Below are the entries; transcribe them exactly and drop every picture.

============================================================

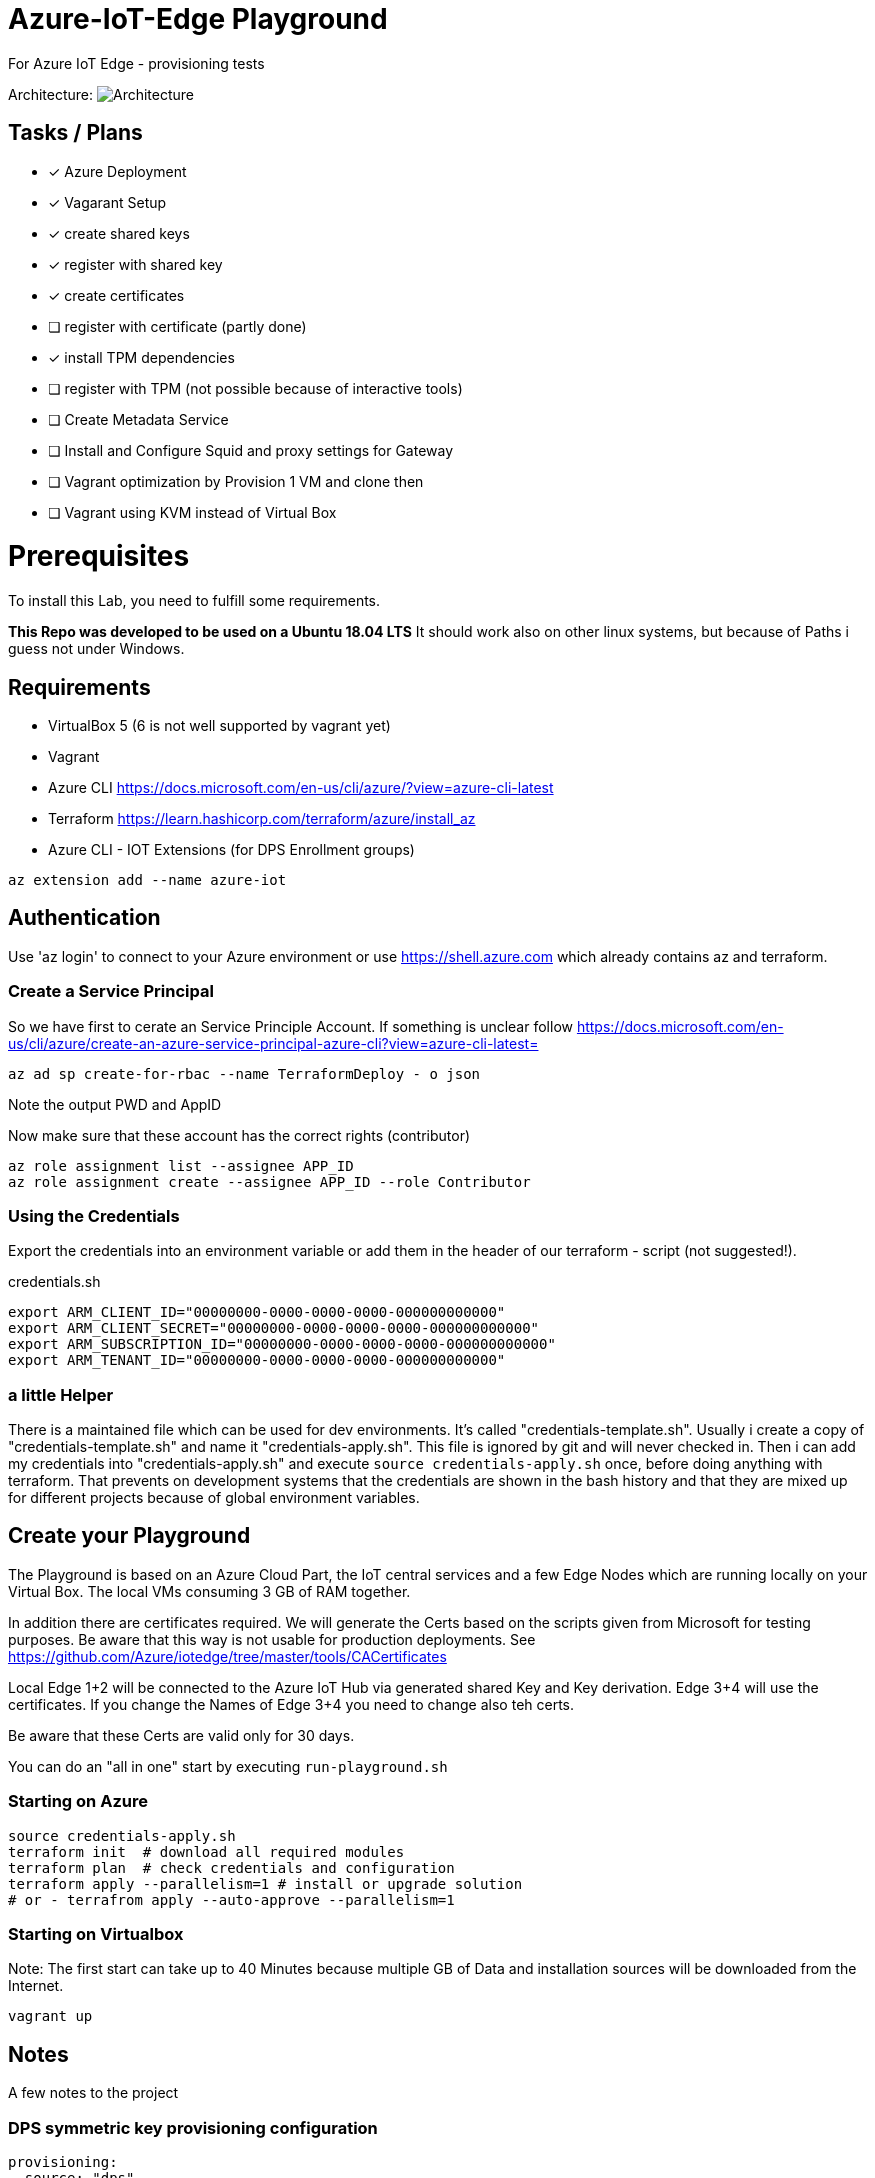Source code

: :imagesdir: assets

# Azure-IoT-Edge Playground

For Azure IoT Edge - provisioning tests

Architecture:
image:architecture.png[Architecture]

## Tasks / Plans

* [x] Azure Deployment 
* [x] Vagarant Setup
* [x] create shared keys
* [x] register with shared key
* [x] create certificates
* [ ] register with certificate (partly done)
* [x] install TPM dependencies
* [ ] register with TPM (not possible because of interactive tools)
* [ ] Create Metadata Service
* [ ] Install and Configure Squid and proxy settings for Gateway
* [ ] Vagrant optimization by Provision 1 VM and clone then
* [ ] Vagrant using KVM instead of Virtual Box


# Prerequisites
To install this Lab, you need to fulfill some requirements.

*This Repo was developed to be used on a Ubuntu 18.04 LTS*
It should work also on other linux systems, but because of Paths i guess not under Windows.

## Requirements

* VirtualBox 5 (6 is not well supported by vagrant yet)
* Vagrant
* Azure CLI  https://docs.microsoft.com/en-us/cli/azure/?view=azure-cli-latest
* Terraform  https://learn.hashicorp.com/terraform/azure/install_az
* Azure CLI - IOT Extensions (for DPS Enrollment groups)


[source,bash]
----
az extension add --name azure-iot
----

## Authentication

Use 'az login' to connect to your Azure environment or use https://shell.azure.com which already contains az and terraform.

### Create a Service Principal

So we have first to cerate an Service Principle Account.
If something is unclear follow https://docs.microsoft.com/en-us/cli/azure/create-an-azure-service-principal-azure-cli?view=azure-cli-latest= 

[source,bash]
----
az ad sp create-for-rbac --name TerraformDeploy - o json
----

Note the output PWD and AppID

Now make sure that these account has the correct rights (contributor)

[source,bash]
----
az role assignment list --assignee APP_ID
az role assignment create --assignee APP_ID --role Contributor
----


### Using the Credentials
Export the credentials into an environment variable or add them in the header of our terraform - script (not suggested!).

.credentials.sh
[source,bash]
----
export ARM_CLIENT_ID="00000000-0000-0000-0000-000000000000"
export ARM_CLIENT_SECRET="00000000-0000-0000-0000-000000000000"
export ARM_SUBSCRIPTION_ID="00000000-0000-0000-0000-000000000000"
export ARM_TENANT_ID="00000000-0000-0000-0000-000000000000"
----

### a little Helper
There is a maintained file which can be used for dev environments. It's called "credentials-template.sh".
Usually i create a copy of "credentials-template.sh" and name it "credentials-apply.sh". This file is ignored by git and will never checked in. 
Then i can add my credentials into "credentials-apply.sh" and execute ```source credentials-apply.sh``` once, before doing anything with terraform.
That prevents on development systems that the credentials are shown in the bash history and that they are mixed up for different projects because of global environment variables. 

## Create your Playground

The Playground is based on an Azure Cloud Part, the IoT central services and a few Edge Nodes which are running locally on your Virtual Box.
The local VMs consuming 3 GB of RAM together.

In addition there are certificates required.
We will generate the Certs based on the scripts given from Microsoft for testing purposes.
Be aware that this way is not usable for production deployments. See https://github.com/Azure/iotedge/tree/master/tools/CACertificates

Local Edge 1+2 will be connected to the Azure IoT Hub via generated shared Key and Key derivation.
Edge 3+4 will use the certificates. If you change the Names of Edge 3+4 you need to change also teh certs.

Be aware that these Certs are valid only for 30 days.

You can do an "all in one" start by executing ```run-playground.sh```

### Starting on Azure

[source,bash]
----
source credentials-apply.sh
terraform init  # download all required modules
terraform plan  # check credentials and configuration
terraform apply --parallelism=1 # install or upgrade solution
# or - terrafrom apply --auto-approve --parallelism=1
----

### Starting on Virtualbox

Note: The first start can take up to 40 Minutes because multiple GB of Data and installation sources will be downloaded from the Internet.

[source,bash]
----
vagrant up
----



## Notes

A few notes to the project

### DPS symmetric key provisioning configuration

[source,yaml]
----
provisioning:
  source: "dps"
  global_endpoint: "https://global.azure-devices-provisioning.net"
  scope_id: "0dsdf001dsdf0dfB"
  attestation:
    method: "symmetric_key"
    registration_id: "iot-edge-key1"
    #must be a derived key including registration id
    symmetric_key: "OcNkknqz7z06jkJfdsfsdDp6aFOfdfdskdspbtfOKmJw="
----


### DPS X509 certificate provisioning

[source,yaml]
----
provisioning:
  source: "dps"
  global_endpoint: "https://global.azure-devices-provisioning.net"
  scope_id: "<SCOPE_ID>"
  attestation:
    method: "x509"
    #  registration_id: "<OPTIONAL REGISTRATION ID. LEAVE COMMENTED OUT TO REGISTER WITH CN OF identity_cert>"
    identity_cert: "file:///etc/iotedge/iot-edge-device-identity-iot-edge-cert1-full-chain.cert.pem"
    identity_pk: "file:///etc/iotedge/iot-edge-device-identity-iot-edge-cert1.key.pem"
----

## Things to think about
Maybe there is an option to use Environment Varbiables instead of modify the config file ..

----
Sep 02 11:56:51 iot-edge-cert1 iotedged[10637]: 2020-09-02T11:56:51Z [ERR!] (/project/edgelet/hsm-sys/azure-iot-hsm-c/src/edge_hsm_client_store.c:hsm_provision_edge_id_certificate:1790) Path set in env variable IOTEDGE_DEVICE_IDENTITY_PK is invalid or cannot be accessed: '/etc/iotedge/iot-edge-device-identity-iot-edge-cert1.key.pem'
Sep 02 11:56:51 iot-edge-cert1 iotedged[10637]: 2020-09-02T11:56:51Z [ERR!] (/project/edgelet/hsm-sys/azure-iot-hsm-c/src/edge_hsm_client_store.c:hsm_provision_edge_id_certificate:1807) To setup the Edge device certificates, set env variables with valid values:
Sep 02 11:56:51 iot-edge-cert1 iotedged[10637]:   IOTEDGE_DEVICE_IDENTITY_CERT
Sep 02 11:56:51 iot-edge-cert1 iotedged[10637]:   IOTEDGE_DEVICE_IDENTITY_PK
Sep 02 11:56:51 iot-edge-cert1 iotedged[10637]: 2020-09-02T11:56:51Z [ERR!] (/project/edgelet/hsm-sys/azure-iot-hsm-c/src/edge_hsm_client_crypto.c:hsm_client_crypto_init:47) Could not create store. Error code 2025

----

============================================================

**Solution for this task:**
Source code

: :imagesdir: assets

# Azure-IoT-Edge Playground

For Azure IoT Edge - provisioning tests

Architecture:
image:architecture.png[Architecture]

## Tasks / Plans

* [x] Azure Deployment 
* [x] Vagarant Setup
* [x] create shared keys
* [x] register with shared key
* [x] create certificates
* [ ] register with certificate (partly done)
* [x] install TPM dependencies
* [ ] register with TPM (not possible because of interactive tools)
* [ ] Create Metadata Service
* [ ] Install and Configure Squid and proxy settings for Gateway
* [ ] Vagrant optimization by Provision 1 VM and clone then
* [ ] Vagrant using KVM instead of Virtual Box


# Prerequisites
To install this Lab, you need to fulfill some requirements.

*This Repo was developed to be used on a Ubuntu 18.04 LTS*
It should work also on other linux systems, but because of Paths i guess not under Windows.

## Requirements

* VirtualBox 5 (6 is not well supported by vagrant yet)
* Vagrant
* Azure CLI  https://docs.microsoft.com/en-us/cli/azure/?view=azure-cli-latest
* Terraform  https://learn.hashicorp.com/terraform/azure/install_az
* Azure CLI - IOT Extensions (for DPS Enrollment groups)


[source,bash]
----
az extension add --name azure-iot
----

## Authentication

Use 'az login' to connect to your Azure environment or use https://shell.azure.com which already contains az and terraform.

### Create a Service Principal

So we have first to cerate an Service Principle Account.
If something is unclear follow https://docs.microsoft.com/en-us/cli/azure/create-an-azure-service-principal-azure-cli?view=azure-cli-latest= 

[source,bash]
----
az ad sp create-for-rbac --name TerraformDeploy - o json
----

Note the output PWD and AppID

Now make sure that these account has the correct rights (contributor)

[source,bash]
----
az role assignment list --assignee APP_ID
az role assignment create --assignee APP_ID --role Contributor
----


### Using the Credentials
Export the credentials into an environment variable or add them in the header of our terraform - script (not suggested!).

.credentials.sh
[source,bash]
----
export ARM_CLIENT_ID="00000000-0000-0000-0000-000000000000"
export ARM_CLIENT_SECRET="00000000-0000-0000-0000-000000000000"
export ARM_SUBSCRIPTION_ID="00000000-0000-0000-0000-000000000000"
export ARM_TENANT_ID="00000000-0000-0000-0000-000000000000"
----

### a little Helper
There is a maintained file which can be used for dev environments. It's called "credentials-template.sh".
Usually i create a copy of "credentials-template.sh" and name it "credentials-apply.sh". This file is ignored by git and will never checked in. 
Then i can add my credentials into "credentials-apply.sh" and execute ```source credentials-apply.sh``` once, before doing anything with terraform.
That prevents on development systems that the credentials are shown in the bash history and that they are mixed up for different projects because of global environment variables. 

## Create your Playground

The Playground is based on an Azure Cloud Part, the IoT central services and a few Edge Nodes which are running locally on your Virtual Box.
The local VMs consuming 3 GB of RAM together.

In addition there are certificates required.
We will generate the Certs based on the scripts given from Microsoft for testing purposes.
Be aware that this way is not usable for production deployments. See https://github.com/Azure/iotedge/tree/master/tools/CACertificates

Local Edge 1+2 will be connected to the Azure IoT Hub via generated shared Key and Key derivation.
Edge 3+4 will use the certificates. If you change the Names of Edge 3+4 you need to change also teh certs.

Be aware that these Certs are valid only for 30 days.

You can do an "all in one" start by executing ```run-playground.sh```

### Starting on Azure

[source,bash]
----
source credentials-apply.sh
terraform init  # download all required modules
terraform plan  # check credentials and configuration
terraform apply --parallelism=1 # install or upgrade solution
# or - terrafrom apply --auto-approve --parallelism=1
----

### Starting on Virtualbox

Note: The first start can take up to 40 Minutes because multiple GB of Data and installation sources will be downloaded from the Internet.

[source,bash]
----
vagrant up
----



## Notes

A few notes to the project

### DPS symmetric key provisioning configuration

[source,yaml]
----
provisioning:
  source: "dps"
  global_endpoint: "https://global.azure-devices-provisioning.net"
  scope_id: "0dsdf001dsdf0dfB"
  attestation:
    method: "symmetric_key"
    registration_id: "iot-edge-key1"
    #must be a derived key including registration id
    symmetric_key: "OcNkknqz7z06jkJfdsfsdDp6aFOfdfdskdspbtfOKmJw="
----


### DPS X509 certificate provisioning

[source,yaml]
----
provisioning:
  source: "dps"
  global_endpoint: "https://global.azure-devices-provisioning.net"
  scope_id: "<SCOPE_ID>"
  attestation:
    method: "x509"
    #  registration_id: "<OPTIONAL REGISTRATION ID. LEAVE COMMENTED OUT TO REGISTER WITH CN OF identity_cert>"
    identity_cert: "file:///etc/iotedge/iot-edge-device-identity-iot-edge-cert1-full-chain.cert.pem"
    identity_pk: "file:///etc/iotedge/iot-edge-device-identity-iot-edge-cert1.key.pem"
----

## Things to think about
Maybe there is an option to use Environment Varbiables instead of modify the config file ..

----
Sep 02 11:56:51 iot-edge-cert1 iotedged[10637]: 2020-09-02T11:56:51Z [ERR!] (/project/edgelet/hsm-sys/azure-iot-hsm-c/src/edge_hsm_client_store.c:hsm_provision_edge_id_certificate:1790) Path set in env variable IOTEDGE_DEVICE_IDENTITY_PK is invalid or cannot be accessed: '/etc/iotedge/iot-edge-device-identity-iot-edge-cert1.key.pem'
Sep 02 11:56:51 iot-edge-cert1 iotedged[10637]: 2020-09-02T11:56:51Z [ERR!] (/project/edgelet/hsm-sys/azure-iot-hsm-c/src/edge_hsm_client_store.c:hsm_provision_edge_id_certificate:1807) To setup the Edge device certificates, set env variables with valid values:
Sep 02 11:56:51 iot-edge-cert1 iotedged[10637]:   IOTEDGE_DEVICE_IDENTITY_CERT
Sep 02 11:56:51 iot-edge-cert1 iotedged[10637]:   IOTEDGE_DEVICE_IDENTITY_PK
Sep 02 11:56:51 iot-edge-cert1 iotedged[10637]: 2020-09-02T11:56:51Z [ERR!] (/project/edgelet/hsm-sys/azure-iot-hsm-c/src/edge_hsm_client_crypto.c:hsm_client_crypto_init:47) Could not create store. Error code 2025

----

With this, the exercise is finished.